La base delle nostre informazioni, costruita insieme ai francesi, ci è costata lacrime e sangue in termini di attenzione per quello che scrivevamo. Per noi è un supporto importante in una fase non particolarmente divulgativa ma tecnicoscientifica che abbiamo spedito a circa un migliaio di italiani istituzionali, opinion, mediatici per farsi un’idea sul nucleare. Abbiamo portato giornalisti e politici in Francia. Di destra e di sinistra. Vedendo da vicino il nucleare, la posizione cambia anche in maniera radicale, talvolta di 180 gradi. Vedono come i cittadini convivono con gli impianti e quali benefici ne traggono, toccano con mano i livelli di sicurezza, come è gestito tutto il sistema. Insomma si rendono conto che una centrale nucleare è un impianto industriale importante ma che non trasforma né condiziona il territorio: la gente vive vicino a esso in maniera assolutamente normale. Stiamo anche lavorando con alcuni istituti di ricerca, Allo Studio Ambrosetti alla fine dello scorso anno abbiamo chiesto di fare una proiezione dell’Italia fra vent’anni con e senza nucleare, Nel 2010 ci siamo dati come obiettivo quello di lavorare sulla cultura del nucleare costruendo un forum nucleare italiano, predisponendo azioni tattiche in eventi cruciali e istituendo una ‘piattaforma’ di coordinamento internazionale della comunicazione Enel sul nucleare.
Prima rosolate le élite e poi vi cucinate le masse.
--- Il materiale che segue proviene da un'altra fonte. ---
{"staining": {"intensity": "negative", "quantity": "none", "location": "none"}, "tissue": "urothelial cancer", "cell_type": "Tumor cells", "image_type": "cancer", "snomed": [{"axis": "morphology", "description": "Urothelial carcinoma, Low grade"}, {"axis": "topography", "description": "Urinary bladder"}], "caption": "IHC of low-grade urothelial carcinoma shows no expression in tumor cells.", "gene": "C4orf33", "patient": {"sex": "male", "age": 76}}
Vorremo costruire una cultura diffusa. Da poco abbiamo realizzato un video di 16 minuti con Alessandro Cecchi Paone che racconta in maniera virtuale tutto il nucleare e che utilizzeremo nelle scuole, su YouTube, magari allegandolo ai giornali, eccetera. Dentro vi si racconta tutto, dalle scorie alla sicurezza, in maniera molto comprensibile.
Come vi lavorate i media? O, detta più elegantemente, come lavorate con i media?
Con i media stiamo tacendo un lavoro di ufficio stampa significativo. Abbiamo fatto una prima uscita pubblica del nostro amministratore delegato con Giovanni Minoli in una puntata di ‘La storia siamo noi’, un faccia a faccia di 25 minuti sul nucleare.
Avete una strategia a lungo termine e un approccio tattico.
La strategia a lungo termine dice che continueremo i sondaggi, costituiremo la library, incrementeremo le partnership editoriali, costituiremo il forum, lavoreremo a reti relazionali esterne e convegni. Anche il nostro pubblico interno è determinante: abbiamo 40mila dipendenti in Italia che hanno umori e convinzioni molto assimilabili dei cittadini italiani. Ci sono poi tematiche – la salute e la sicurezza, la designazione dei siti, il problema dei rifiuti nucleari – che avranno bisogno di azioni tattiche. Sulla parte politica e giornalistica abbiamo avuto la richiesta della costituzione di alcuni club sul nucleare. Con Il Sole 24 Ore stiamo per pubblicare un codice dell’energia nucleare ovvero una raccolta ragionata della normativa che lo ha reintrodotto per essere utili agli studi legali e alle amministrazioni. Stiamo iniziando a lavorare con Harvard, con lo Iulm e la Sapienza. Stiamo contattando tutti gli editori anche televisivi per dire che siamo pronti a ragionare su programmi di divulgazione con modalità a pagamento, ma anche per studiare un’informazione sul tema. Al Festival dell’energia da poco concluso a Lecce abbiamo aperto al pubblico uno stand divulgativo. Con le università di ingegneria, medicina e giurisprudenza stiamo pensando a un road show mentre con Confindustria abbiamo organizzato una prima giornata con circa 600 rappresentanti dell’industria a cui abbiamo spiegato che per arrivare a essere fornitori devono raggiungere standard altissimi e molto strutturati.
Un’ultima domanda: quanto costa tutto questo gioco comunicativo?
Stiamo ragionando su cifre superiori ai dieci milioni di euro all’anno.